══ RECORDED INFORMATION ══
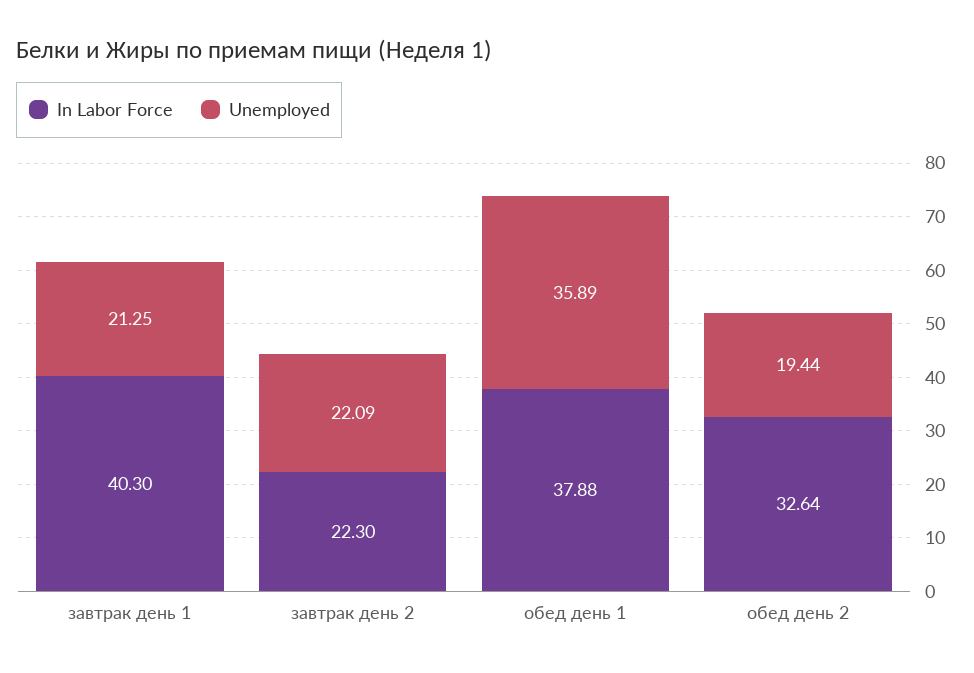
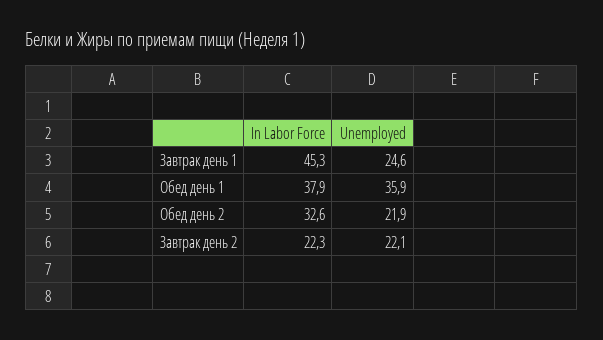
  {
    "In Labor Force": {
-     "завтрак день 1": 40.3,
+     "завтрак день 1": 45.3,
      "завтрак день 2": 22.3,
      "обед день 1": 37.88,
      "обед день 2": 32.64
    },
    "Unemployed": {
-     "завтрак день 1": 21.25,
+     "завтрак день 1": 24.6,
      "завтрак день 2": 22.09,
      "обед день 1": 35.89,
-     "обед день 2": 19.44
+     "обед день 2": 21.9
    }
  }

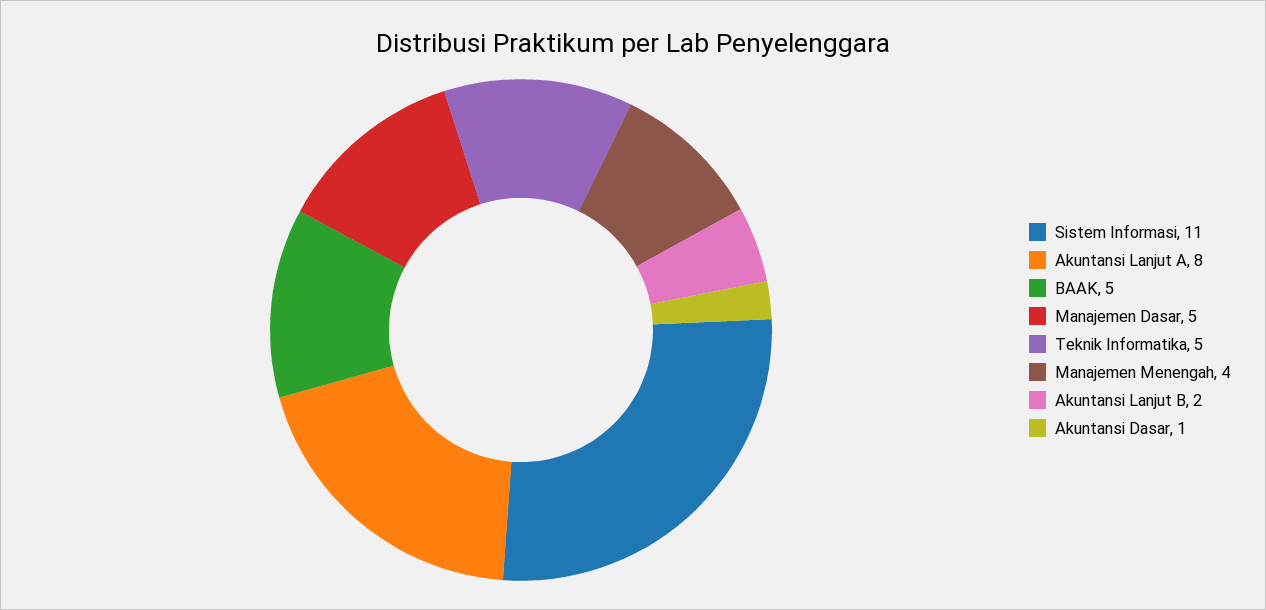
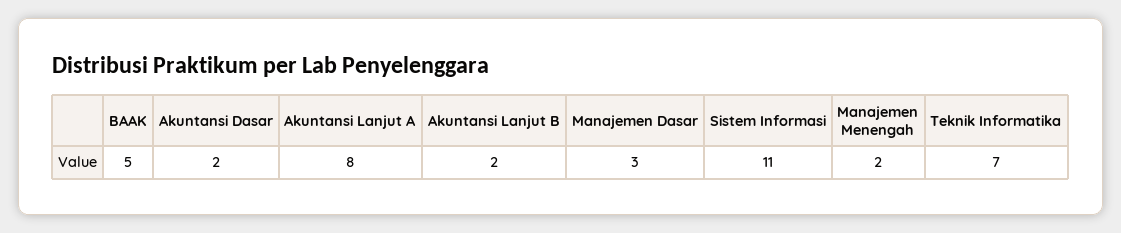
  {
    "Sistem Informasi": 11,
    "Akuntansi Lanjut A": 8,
    "BAAK": 5,
-   "Manajemen Dasar": 5,
+   "Manajemen Dasar": 3,
-   "Teknik Informatika": 5,
+   "Teknik Informatika": 7,
-   "Manajemen Menengah": 4,
+   "Manajemen Menengah": 2,
    "Akuntansi Lanjut B": 2,
-   "Akuntansi Dasar": 1
+   "Akuntansi Dasar": 2
  }

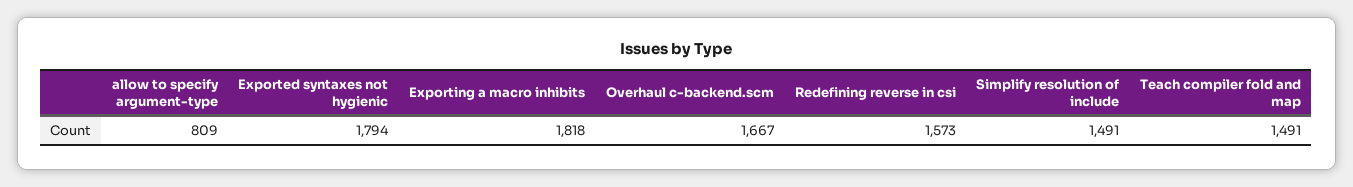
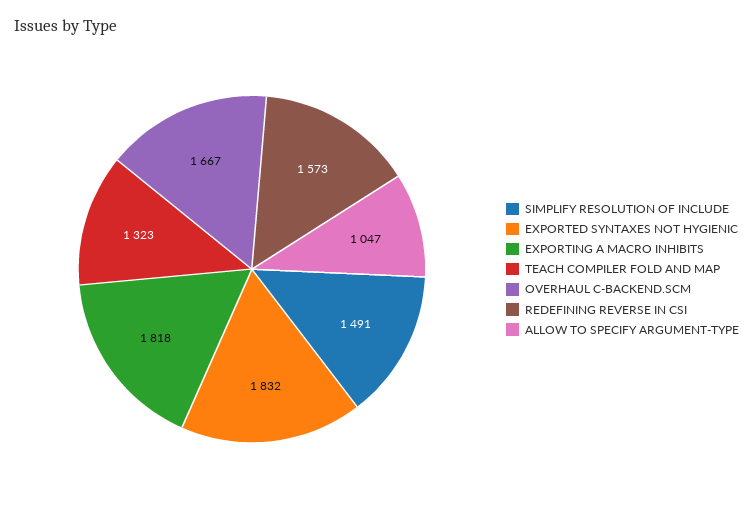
  {
-   "allow to specify argument-type": 809,
+   "allow to specify argument-type": 1047,
-   "Exported syntaxes not hygienic": 1794,
+   "Exported syntaxes not hygienic": 1832,
    "Exporting a macro inhibits": 1818,
    "Overhaul c-backend.scm": 1667,
    "Redefining reverse in csi": 1573,
    "Simplify resolution of include": 1491,
-   "Teach compiler fold and map": 1491
+   "Teach compiler fold and map": 1323
  }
═══
#### [WHAT TO WORK ON]
All lines with the string "argument" must be copied from the data.

#### [REPLY]
-   "allow to specify argument-type": 809,
+   "allow to specify argument-type": 1047,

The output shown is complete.